:: PASSAGE PROVIDED ::

The Cain and Abel theme in Amadeus is closely connected with the view of God described in the preceding section. Salieri believes that through his hard work, his worship and chastity he has deserved God's grace. Accordingly, he takes it for granted that his wish to be the world's greatest composer will be fulfilled. When Mozart arrives on the scene, Salieri realises that his offering has been rejected and God's miraculous gift of composing eternal music bestowed upon his rival. He becomes aware that God's preference is arbitrary and does not depend on any business agreement. This sudden and bitter realisation has violent consequences: just like Cain decided to kill Abel after his gift had been rejected, Salieri now decides to destroy Mozart, the undeserving beneficiary of divine grace.
In order to achieve his goal, Salieri pretends to be Mozart's supporter and friend. He wins his trust and for a short while becomes his brother's keeper, only to ruin his plans and chances one by one. He does not kill Mozart with his bare hands like Cain, but he practically starves him by destroying any opportunity that he has to earn an income for him and his family. As opposed to his biblical precedent, he does not hope for grace anymore -- he tries to fight God as well as his chosen one. In spite of his diabolical character, he eventually becomes the loser and the victim of his own pursuit.

:::
:: INFORMATION SUPPLIED ::

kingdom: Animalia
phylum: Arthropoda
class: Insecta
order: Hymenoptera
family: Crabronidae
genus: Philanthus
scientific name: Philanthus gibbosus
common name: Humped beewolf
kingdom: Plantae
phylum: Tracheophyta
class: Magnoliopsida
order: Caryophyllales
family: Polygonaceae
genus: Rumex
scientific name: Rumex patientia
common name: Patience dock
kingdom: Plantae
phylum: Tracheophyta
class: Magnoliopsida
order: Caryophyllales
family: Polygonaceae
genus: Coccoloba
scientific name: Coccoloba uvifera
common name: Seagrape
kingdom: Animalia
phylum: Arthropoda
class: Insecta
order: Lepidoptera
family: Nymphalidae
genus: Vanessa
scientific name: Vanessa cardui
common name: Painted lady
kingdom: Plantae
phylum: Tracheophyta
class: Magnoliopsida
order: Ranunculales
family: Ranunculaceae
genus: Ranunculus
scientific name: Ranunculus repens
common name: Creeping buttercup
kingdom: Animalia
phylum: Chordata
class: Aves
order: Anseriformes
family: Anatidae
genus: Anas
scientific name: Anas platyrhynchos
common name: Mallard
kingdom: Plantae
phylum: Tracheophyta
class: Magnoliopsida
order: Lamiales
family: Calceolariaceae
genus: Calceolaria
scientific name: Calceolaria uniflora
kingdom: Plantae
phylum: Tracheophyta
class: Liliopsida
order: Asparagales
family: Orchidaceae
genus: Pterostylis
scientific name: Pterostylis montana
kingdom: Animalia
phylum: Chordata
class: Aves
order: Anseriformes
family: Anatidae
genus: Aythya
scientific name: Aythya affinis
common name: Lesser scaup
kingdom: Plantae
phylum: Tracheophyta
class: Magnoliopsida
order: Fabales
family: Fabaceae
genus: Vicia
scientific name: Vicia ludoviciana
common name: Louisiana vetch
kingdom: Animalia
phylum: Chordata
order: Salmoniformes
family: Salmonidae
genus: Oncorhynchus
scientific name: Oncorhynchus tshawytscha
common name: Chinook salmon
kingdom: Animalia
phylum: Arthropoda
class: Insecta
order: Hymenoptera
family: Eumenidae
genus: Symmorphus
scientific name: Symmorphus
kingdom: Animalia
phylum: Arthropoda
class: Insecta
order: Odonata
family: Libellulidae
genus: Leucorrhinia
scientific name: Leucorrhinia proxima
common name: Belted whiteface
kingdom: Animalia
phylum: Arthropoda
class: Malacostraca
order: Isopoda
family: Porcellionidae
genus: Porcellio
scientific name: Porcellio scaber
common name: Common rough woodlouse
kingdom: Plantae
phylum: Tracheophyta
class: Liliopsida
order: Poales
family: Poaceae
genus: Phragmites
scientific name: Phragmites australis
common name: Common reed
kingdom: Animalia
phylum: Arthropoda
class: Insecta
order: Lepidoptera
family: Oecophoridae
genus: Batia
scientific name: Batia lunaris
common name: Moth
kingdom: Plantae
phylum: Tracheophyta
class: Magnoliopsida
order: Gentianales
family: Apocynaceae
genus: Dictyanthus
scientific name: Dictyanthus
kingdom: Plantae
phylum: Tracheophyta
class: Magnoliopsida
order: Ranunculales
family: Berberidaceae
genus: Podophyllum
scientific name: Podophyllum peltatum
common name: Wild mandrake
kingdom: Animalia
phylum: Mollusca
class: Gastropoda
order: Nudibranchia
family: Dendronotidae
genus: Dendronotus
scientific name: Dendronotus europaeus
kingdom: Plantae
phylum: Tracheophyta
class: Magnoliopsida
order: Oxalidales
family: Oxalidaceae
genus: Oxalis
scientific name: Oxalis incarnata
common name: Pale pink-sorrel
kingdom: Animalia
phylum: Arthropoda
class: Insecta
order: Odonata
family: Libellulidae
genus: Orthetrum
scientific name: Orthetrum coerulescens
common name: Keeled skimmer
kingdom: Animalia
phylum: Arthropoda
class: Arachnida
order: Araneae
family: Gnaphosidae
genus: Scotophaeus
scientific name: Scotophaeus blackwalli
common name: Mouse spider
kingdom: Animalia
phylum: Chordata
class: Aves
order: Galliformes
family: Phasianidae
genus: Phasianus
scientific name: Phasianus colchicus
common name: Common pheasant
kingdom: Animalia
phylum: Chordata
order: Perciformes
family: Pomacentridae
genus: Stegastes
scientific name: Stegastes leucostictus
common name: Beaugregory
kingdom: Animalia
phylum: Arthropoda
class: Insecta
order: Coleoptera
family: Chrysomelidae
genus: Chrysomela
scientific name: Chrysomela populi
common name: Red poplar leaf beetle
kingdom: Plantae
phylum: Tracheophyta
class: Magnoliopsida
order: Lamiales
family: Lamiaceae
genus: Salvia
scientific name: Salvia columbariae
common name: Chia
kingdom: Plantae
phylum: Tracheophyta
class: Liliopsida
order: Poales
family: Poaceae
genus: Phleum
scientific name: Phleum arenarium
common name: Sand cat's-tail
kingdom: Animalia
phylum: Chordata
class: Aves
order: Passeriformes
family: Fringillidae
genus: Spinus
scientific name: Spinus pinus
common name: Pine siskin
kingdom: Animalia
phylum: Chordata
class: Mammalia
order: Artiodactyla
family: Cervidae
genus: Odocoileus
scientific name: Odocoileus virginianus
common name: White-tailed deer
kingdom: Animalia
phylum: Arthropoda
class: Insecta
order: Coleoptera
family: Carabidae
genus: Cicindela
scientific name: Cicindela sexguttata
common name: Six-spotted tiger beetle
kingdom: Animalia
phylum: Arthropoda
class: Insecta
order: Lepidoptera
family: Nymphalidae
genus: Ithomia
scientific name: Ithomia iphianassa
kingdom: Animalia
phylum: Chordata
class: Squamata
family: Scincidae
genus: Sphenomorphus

:::

INSTRUCTIONS FOR THE TASK:
Set down the passage on the Cain and Abel theme in Amadeus in full, word for word. Work only from the passage on the Cain and Abel theme in Amadeus, and draw nothing from the records.

COMPLETED EXERCISE:
The Cain and Abel theme in Amadeus is closely connected with the view of God described in the preceding section. Salieri believes that through his hard work, his worship and chastity he has deserved God's grace. Accordingly, he takes it for granted that his wish to be the world's greatest composer will be fulfilled. When Mozart arrives on the scene, Salieri realises that his offering has been rejected and God's miraculous gift of composing eternal music bestowed upon his rival. He becomes aware that God's preference is arbitrary and does not depend on any business agreement. This sudden and bitter realisation has violent consequences: just like Cain decided to kill Abel after his gift had been rejected, Salieri now decides to destroy Mozart, the undeserving beneficiary of divine grace.
In order to achieve his goal, Salieri pretends to be Mozart's supporter and friend. He wins his trust and for a short while becomes his brother's keeper, only to ruin his plans and chances one by one. He does not kill Mozart with his bare hands like Cain, but he practically starves him by destroying any opportunity that he has to earn an income for him and his family. As opposed to his biblical precedent, he does not hope for grace anymore -- he tries to fight God as well as his chosen one. In spite of his diabolical character, he eventually becomes the loser and the victim of his own pursuit.